Letters

Home Care Package charges

Ed,

 

Your informative issue of August 9 carried a very important item of news from National Seniors Australia dealing with the Federal Government’s Aged Care Task Force and its proposed changes to how aged care is dispensed in future.

May I add to the proposals outlined by pointing out how the present Home Care Package programme is run by some tax-free providers to the detriment of the thousands of elderly and infirm package holders here on the Clarence and elsewhere in Australia.

Some HCP clients receiving, for instance, Package 3 level services currently have their government subsidised budgets charged at $76 an hour for house cleaning and personal care as opposed to commercial companies charging up to only $45 an hour — and these firms provide their own cleaning equipment and materials at no extra charge.

But, in addition to the $76 hourly charge, certain providers levy an additional total “management fee” of anything up to an additional 30 per cent for no apparent benefit to any of their clients. In the case of a Package 3 service, the management fees can amount to $11,700 a year.

Such charges are not required by commercial cleaners who report satisfactory profits from the much lower $45 an hour.

In one example known to me, the client receives five hours of cleaning etc service a week for a total cost of approximately $19,760 a year out an annual subsidy of $39,310, leaving $19,550 but the management fees of $11,726 a year leave only $7,824 (or $150 a week) for essential medical aids, equipment, therapies, shopping travel and transport to doctors’ appointments.

Incredibly, such a client is actually paying their provider $121 an hour to have their home cleaned and have simple personal services rendered (such as showering).

It beggars’ belief to the writer how the Federal authorities allow such an expenditure of taxpayer funds to happen when commercial concerns can do the job for $45 an hour and make a satisfactory profit without any additional management fees attached.

Another very serious aspect to this particular story is that the government instituted Home Care Packages to encourage the elderly to stay at home and not seek the more expensive accommodation available in aged care institutions. But the heavy erosion of package finances through exaggerated costs will only lead to these people leaving their homes for aged care hostels, nursing homes and the like.

One is also concerned that extensive government taxpayer funds are being supposedly spent on the people in need but too big a slice is obviously ending up in certain provider bank accounts.

I have for the past three years been advocating a change in favour of the elderly on behalf of a number of package holders. It can only be hoped that the powers that be will take a serious look at the HCP package management fee overcharging without any further delay.

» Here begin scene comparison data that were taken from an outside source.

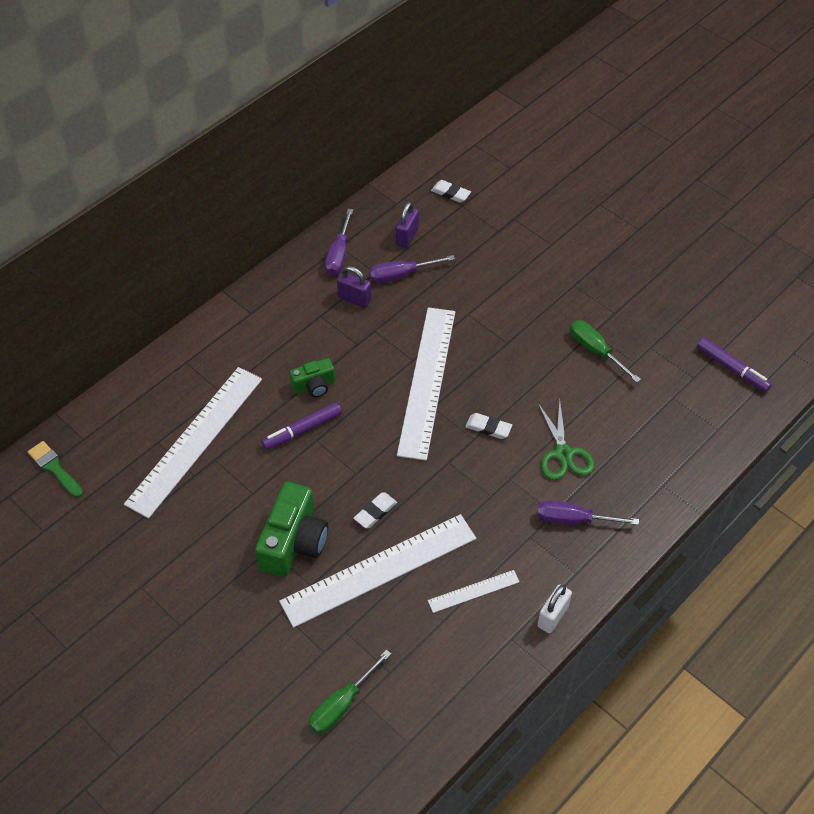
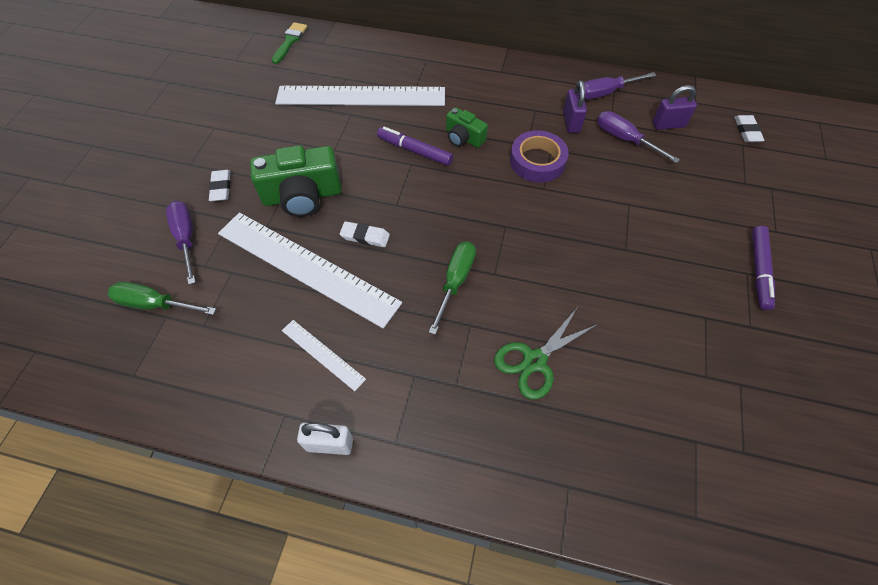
camera: 60 degrees right, 5 degrees up
white ruler [397,307,455,461] -> none
white eraser [465,413,512,439] -> white eraser moved to [209,170,231,201]
purple screwdriver [537,500,639,525] -> purple screwdriver moved to [166,201,196,285]
green screwdriver [570,320,641,383] -> green screwdriver moved to [429,242,476,335]
purple marker [697,338,772,392] -> purple marker moved to [752,226,775,310]
none -> purple tape [510,130,569,183]

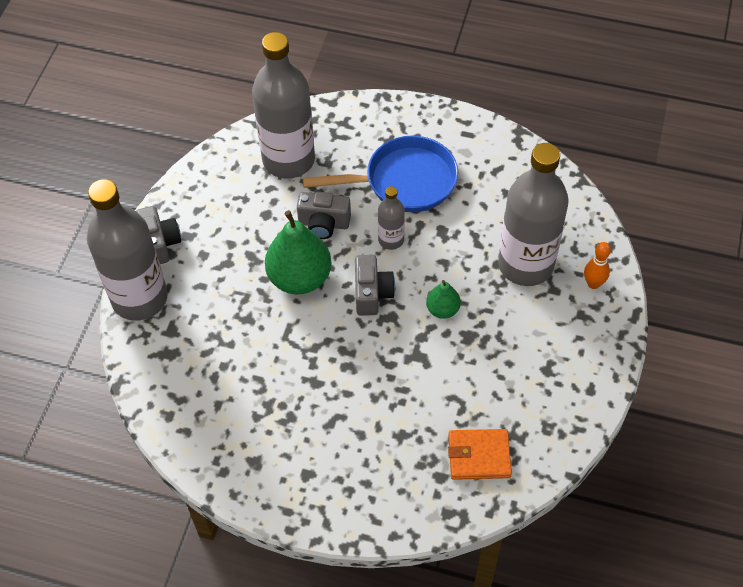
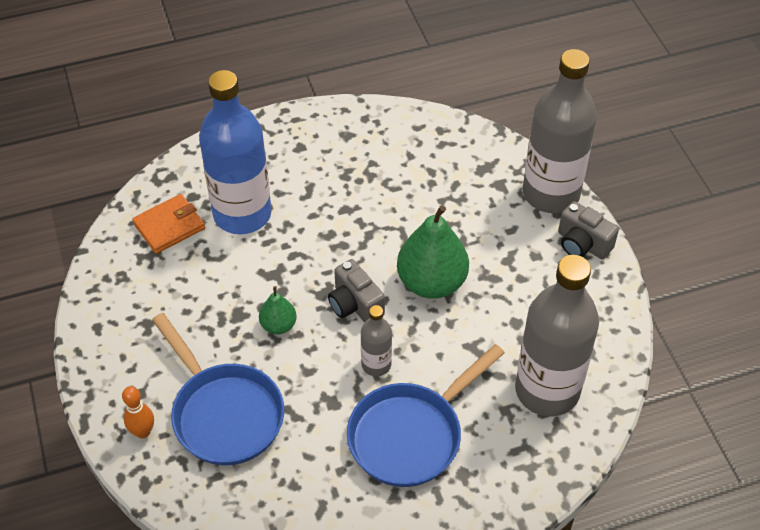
camera: 145 degrees right, 5 degrees down
grey camera [297,192,351,239] -> none
grey bottle [498,143,569,286] -> blue pan [152,313,284,466]
none -> blue bottle [199,70,272,234]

When I have pointed out the excessive hourly costs being levied on package holders, I am continually told that it administratively costs up to $121 an hour to sweep and clean a home although the carers involved only earn about $30 an hour plus a little more for benefits. My retort to this, as a former economist and journalist, can only be that the provider in question has a very questionable business plan or is subsidising another interest.